This notebook ensures the AI-Lab is using the same version of the python library `scikit-learn` as the one used by the built-in [Script Language Container (SLC)](https://docs.exasol.com/db/latest/database_concepts/udf_scripts/adding_new_packages_script_languages.htm#ScriptLanguageContainer) inside the Exasol database.

## Rationale

Using identical versions is required when transferring the Scikit-learn model from the AI-Lab to the database SLC.

The AI-Lab serializes the Scikit-learn model with [pickle](https://docs.python.org/3/library/pickle.html) and uploads it into the BucketFS of the database. The UDF using the built-in SLC can only _deserialize_ the model if it is using the same version of Scikit-learn as was used for serializing it. The specific version of the library available in the built-in SLC depends on the release version of the database and cannot be controlled by the AI-Lab.

Running the following script will update the version of the library used in the AI-Lab, if required.

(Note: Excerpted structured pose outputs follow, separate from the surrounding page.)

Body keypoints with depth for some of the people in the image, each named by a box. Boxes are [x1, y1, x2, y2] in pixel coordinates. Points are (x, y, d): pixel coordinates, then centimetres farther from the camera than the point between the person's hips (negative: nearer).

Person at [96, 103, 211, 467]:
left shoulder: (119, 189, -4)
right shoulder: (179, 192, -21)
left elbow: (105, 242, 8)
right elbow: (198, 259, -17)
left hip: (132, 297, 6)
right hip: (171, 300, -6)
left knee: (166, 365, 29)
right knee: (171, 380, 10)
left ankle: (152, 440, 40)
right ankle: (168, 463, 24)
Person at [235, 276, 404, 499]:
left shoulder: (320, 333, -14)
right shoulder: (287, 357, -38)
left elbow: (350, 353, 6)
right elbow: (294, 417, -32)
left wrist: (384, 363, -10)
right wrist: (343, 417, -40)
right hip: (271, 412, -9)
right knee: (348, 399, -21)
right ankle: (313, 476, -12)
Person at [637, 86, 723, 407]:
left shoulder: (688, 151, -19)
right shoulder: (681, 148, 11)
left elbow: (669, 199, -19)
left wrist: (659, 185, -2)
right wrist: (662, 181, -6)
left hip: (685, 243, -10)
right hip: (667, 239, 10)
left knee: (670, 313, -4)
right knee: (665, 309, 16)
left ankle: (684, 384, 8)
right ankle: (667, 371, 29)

## Open Secure Configuration Storage

In [None]:
%run ../utils/access_store_ui.ipynb
display(get_access_store_ui('../'))

## Detect the Version of Scikit-learn Used in the SLC

The following cell creates a User Defined Function (UDF) called `detect_scikit_learn_version()` and then executes the UDF using the built-in SLC via an SQL statement.

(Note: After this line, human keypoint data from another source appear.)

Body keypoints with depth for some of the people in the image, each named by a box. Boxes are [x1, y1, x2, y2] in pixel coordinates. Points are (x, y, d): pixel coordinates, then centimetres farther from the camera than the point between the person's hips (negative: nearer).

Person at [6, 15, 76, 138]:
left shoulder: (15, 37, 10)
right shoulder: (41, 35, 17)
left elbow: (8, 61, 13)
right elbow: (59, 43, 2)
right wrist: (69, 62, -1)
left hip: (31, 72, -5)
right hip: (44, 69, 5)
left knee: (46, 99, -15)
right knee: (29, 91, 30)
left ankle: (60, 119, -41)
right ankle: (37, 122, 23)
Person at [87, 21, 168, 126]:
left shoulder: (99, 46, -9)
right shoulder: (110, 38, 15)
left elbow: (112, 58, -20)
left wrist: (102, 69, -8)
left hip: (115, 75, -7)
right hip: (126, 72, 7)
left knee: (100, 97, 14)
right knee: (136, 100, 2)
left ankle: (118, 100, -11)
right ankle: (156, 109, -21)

The UDF inquires and returns the version of Scikit-learn available in the built-in SLC which is then stored in variable `slc_scikit_learn_version`.

In [None]:
import textwrap
from exasol.nb_connector.connections import open_pyexasol_connection

sql = textwrap.dedent("""
CREATE OR REPLACE PYTHON3 SCALAR SCRIPT {schema!q}.detect_scikit_learn_version() RETURNS VARCHAR(100) AS
import sklearn
def run(ctx):
    return sklearn.__version__ 
/
""")

with open_pyexasol_connection(ai_lab_config, compression=True) as conn:
    query_params={'schema': ai_lab_config.db_schema}
    conn.execute(sql, query_params)
    result = conn.execute("select {schema!q}.detect_scikit_learn_version()", query_params).fetchone()
    slc_scikit_learn_version = result[0]

## Compare the Scikit-learn Version and Update the AI-Lab if Required

The next cell compares the Scikit-learn version returned by the UDF with the Scikit-learn version in the AI-Lab environment. If they differ, then the cell installs the UDF's Scikit-learn version in the AI-Lab environment.

In [None]:
import sklearn
from importlib import reload

my_version = sklearn.__version__

if slc_scikit_learn_version == my_version:
    print(f"AI-Lab scikit-learn version {my_version} is identical to that of the SLC.\nNothing to do.")
else:
    print(f"AI-Lab scikit-learn version {my_version} differs from SLC.\nInstalling version {slc_scikit_learn_version} ...")
    %pip install "scikit_learn=={slc_scikit_learn_version}"
    sklearn = reload(sklearn)
    print(f"Updated AI-Lab scikit-learn to version {sklearn.__version__}.")